Our democracy was biproduct of the Scottish Enlightenment, which embraced the humanist spirit of the Western Enlightenment that celebrated the nobility and worth of each individual and valued the respective reason they possessed. The Scottish Enlightenment took this further by rejecting authority that was not likewise governed by reason.

 

This balance of individual autonomy and collective coherence has been critical to the survival of our republic and to that of subsequent democracies around the world. Our future as a nation and as a global community depends upon our ability to inclusively embrace all peoples, to reconcile what is true, and to govern ourselves through reason for the common good.

 

You have seen first-hand how truly interdependent we are. We are able to be here today because you chose to work as a community for the common good, and nearly every setback we experienced resulted from a moment when someone lost sight of that. As leaders, you must always choose the common good.

 

Reinhold Niebuhr wrote: “Nothing worth doing is completed in our lifetime; therefore, we must be saved by hope. Nothing true or beautiful or good makes complete sense in any immediate context of history; therefore, we must be saved by faith. Nothing we do, however virtuous, can be accomplished alone; therefore, we are saved by love.”[2]

 

Our progress will require hope, faith, and love – these you have in abundance.

 

Class of 2022, you are graduating into an alarmingly broken world, but I am hopeful because I know what you can do.

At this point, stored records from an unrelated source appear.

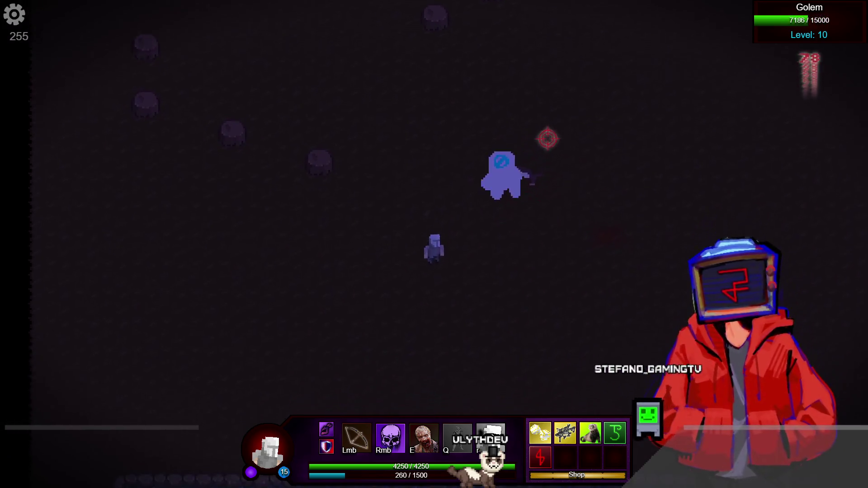
key(s)
key(d)
click(549, 141)
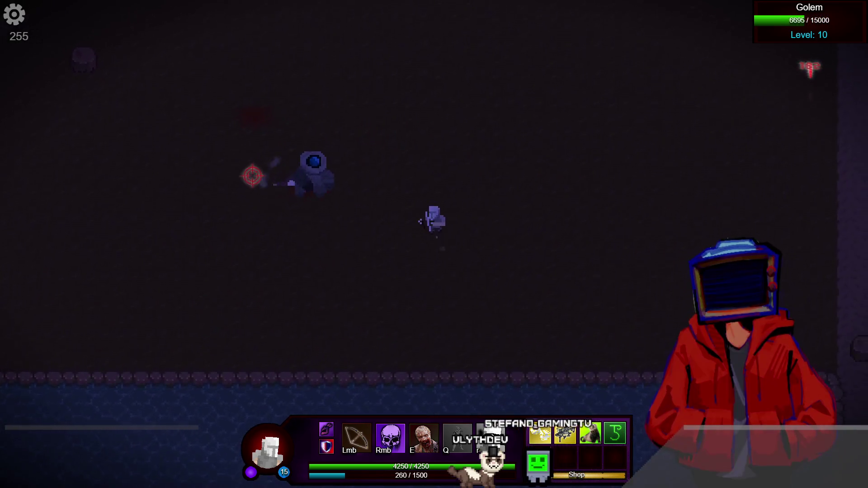
key(w)
key(a)
click(540, 346)
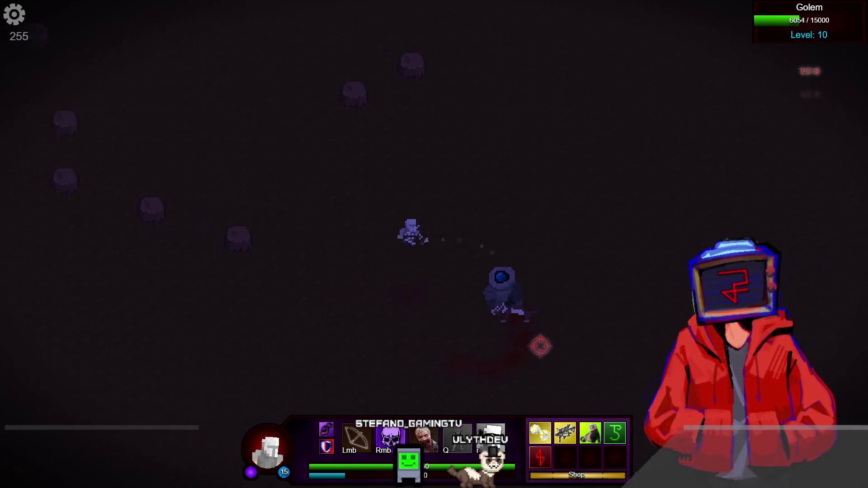
key(b)
click(326, 448)
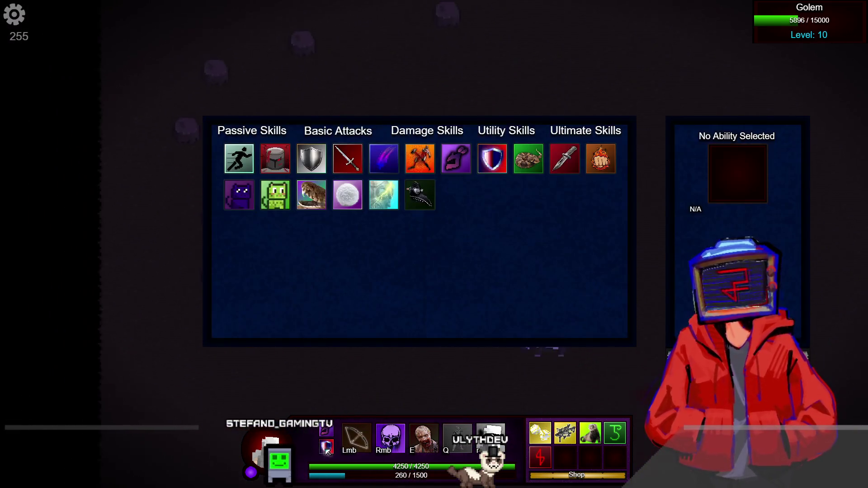
Walk the character up-left and then right around the arena with WASD.
key(w)
key(a)
key(w)
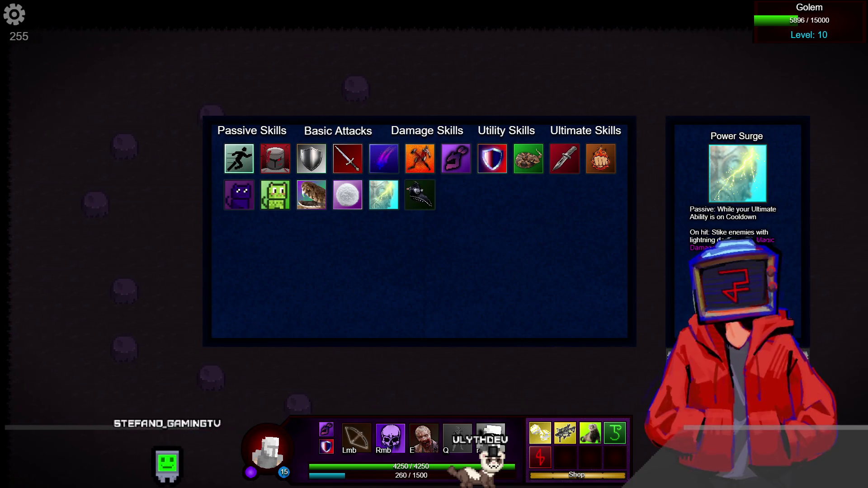
key(w)
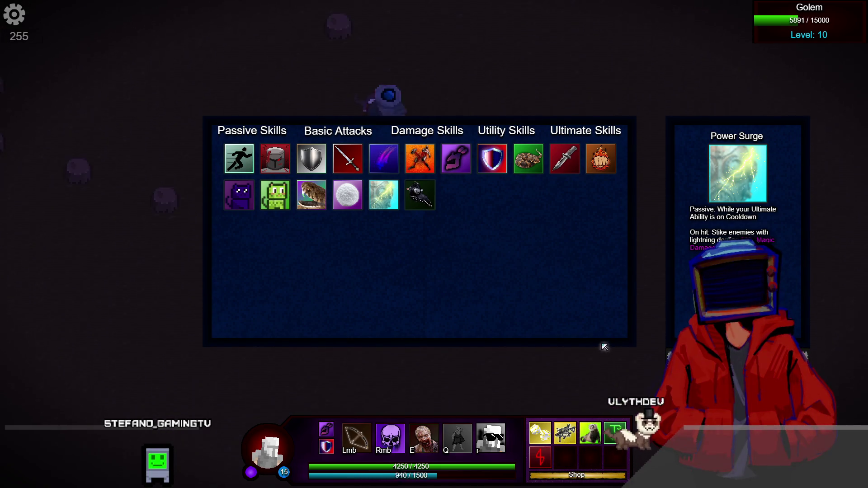
key(s)
key(d)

I am so proud of you, of what you have accomplished, and even prouder of what you will achieve.

 

Congratulations!

 



[1] Yeats, William Butler: “The Second Coming (1919),” in The Collected Poems of W. B. Yeats, revised second edition, edited by Richard J. Finneran. New York: Scribner Paperback Poetry, 1996.

[2] Niebuhr, Reinhold: The Irony of American History. Chicago: University of Chicago Press, 1952.